Event & Speaker Policy

As a virtual event platform and community we’re committed to being fair, equitable, diverse and inclusive in our events, conferences, and sessions.

We do this by holding ourselves and our event partners accountable to the following actions:

  • Adhere to and seek to improve on the goals set in our EDI Commitment.
  • We commit to being meaningfully inclusive across all parts of our events and work with partners and speakers to weave this into their contribution: this includes curation, promotion, event content, and event delivery.
  • We collect and monitor speaker demographics and take relevant action if we recognise we’re not providing the representation to which we’re committed.

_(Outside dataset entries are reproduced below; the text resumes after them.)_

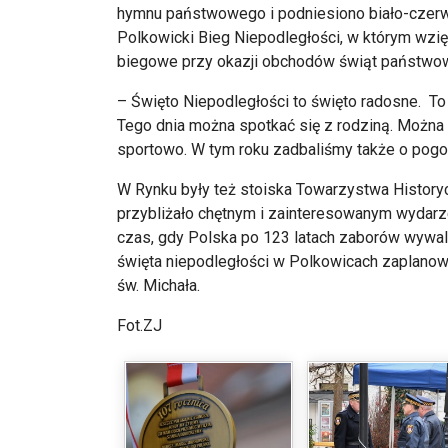
hymnu państwowego i podniesiono biało-czerwo
Polkowicki Bieg Niepodległości, w kt
órym wzi
ę
biegowe przy okazji obchod
ów
świąt państwowy
–
Święto Niepodległości to święto radosne. T
Tego dnia można spotkać się z rodziną. Można 
sportowo. W tym roku zadbaliśmy także o pog
W Rynku były też stoiska Towarzystwa History
przybli
żało chętnym i zainteresowanym wydarzen
czas, gdy Polska po 123 latach zabor
ów wywal
święta niepodległości w Polkowicach zaplano
św
. Michała.
Fot.ZJ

  • We work with, and pay, professionals with more experience than us in specialist areas.
  • Our speakers are diverse: we curate events before approaching speakers and commit to a speaker rosta at every event that is diverse in visible and nonvisible diversity.
  • We have a continuously open speaker submission process to widen our access to talented speakers.

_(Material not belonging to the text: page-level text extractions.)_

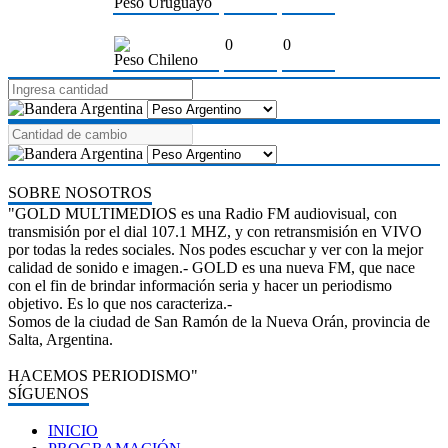
Peso Uruguayo
0
0
Peso Chileno
SOBRE NOSOTROS
"GOLD MULTIMEDIOS es una Radio FM audiovisual, con
transmisión por el dial 107.1 MHZ, y con retransmisión en VIVO
por todas la redes sociales. Nos podes escuchar y ver con la mejor
calidad de sonido e imagen.- GOLD es una nueva FM, que nace
con el fin de brindar información seria y hacer un periodismo
objetivo. Es lo que nos caracteriza.-
Somos de la ciudad de San Ramón de la Nueva Orán, provincia de
Salta, Argentina.
HACEMOS PERIODISMO"
SÍGUENOS
INICIO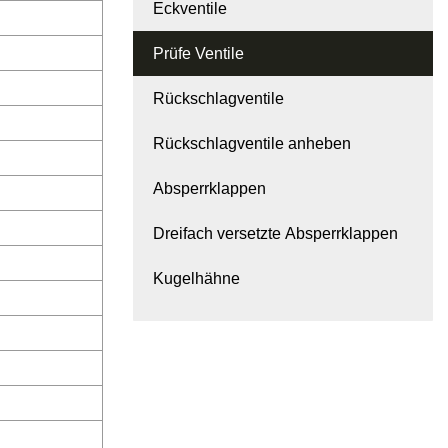
Eckventile
Prüfe Ventile
Rückschlagventile
Rückschlagventile anheben
Absperrklappen
Dreifach versetzte Absperrklappen
Kugelhähne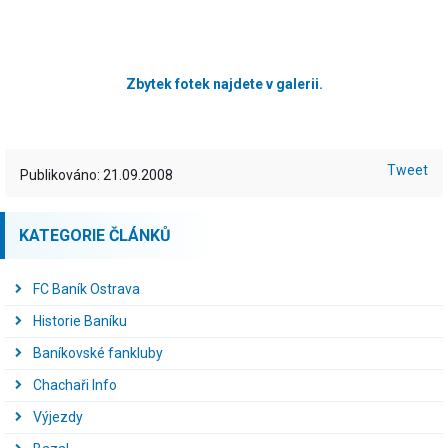
Zbytek fotek najdete v galerii.
Tweet
Publikováno: 21.09.2008
KATEGORIE ČLÁNKŮ
FC Baník Ostrava
Historie Baníku
Baníkovské fankluby
Chachaři Info
Výjezdy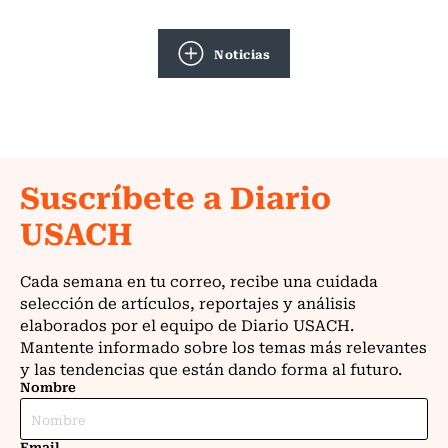
Noticias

  • Our panels will never be all white or all male: any panel with 4+ speakers should have at least one person who identifies as woman, non-binary or genderfluid, and at least one panellist should be a person of colour. Women and people of colour should not be limited to moderating roles.
  • When marginalised are included in our events it is not solely to talk about their identity unless relevant to the event or topic: ideally conversations about diversity should not be siloed into single sessions but addressed through all sessions.

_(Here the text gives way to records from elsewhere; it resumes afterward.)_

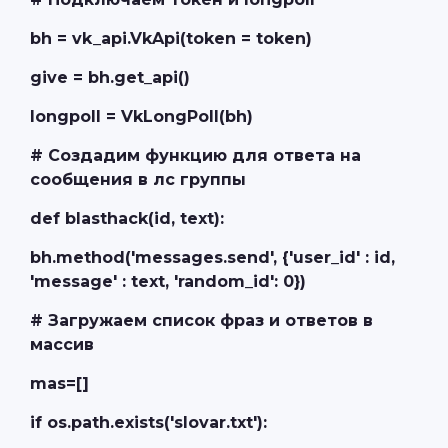
bh = vk_api.VkApi(token = token)
give = bh.get_api()
longpoll = VkLongPoll(bh)
# Создадим функцию для ответа на
сообщения в лс группы
def blasthack(id, text):
bh.method('messages.send', {'user_id' : id,
'message' : text, 'random_id': 0})
# Загружаем список фраз и ответов в
массив
mas=[]
if os.path.exists('slovar.txt'):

  • We budget for, provide and clearly publicise financial support for speakers and attendees.
  • We curate events with ample lead time to allow speakers the opportunity to participate if they need to make personal adjustments to accept their invitation.
  • We ensure an accessible, inclusive and welcoming space by providing subtitles, providing flexible recording and attendee opportunities, and make pronouns visible.
  • We support speakers who may need additional support with participation by promoting and making available access to longer session times, additional methods of participation (audio or short-form only) or working with interpreters.
  • Free places are available to small charities and all of our events are priced with affordability and accessibility in mind.
  • Specialist events that tackle inequality will be ‘pay what you can’.
  • We remain open to feedback, questions and conversations. We continue to learn and acknowledge we must always work to be better.

With thanks to OpenNews for providing the initial template for adaptations.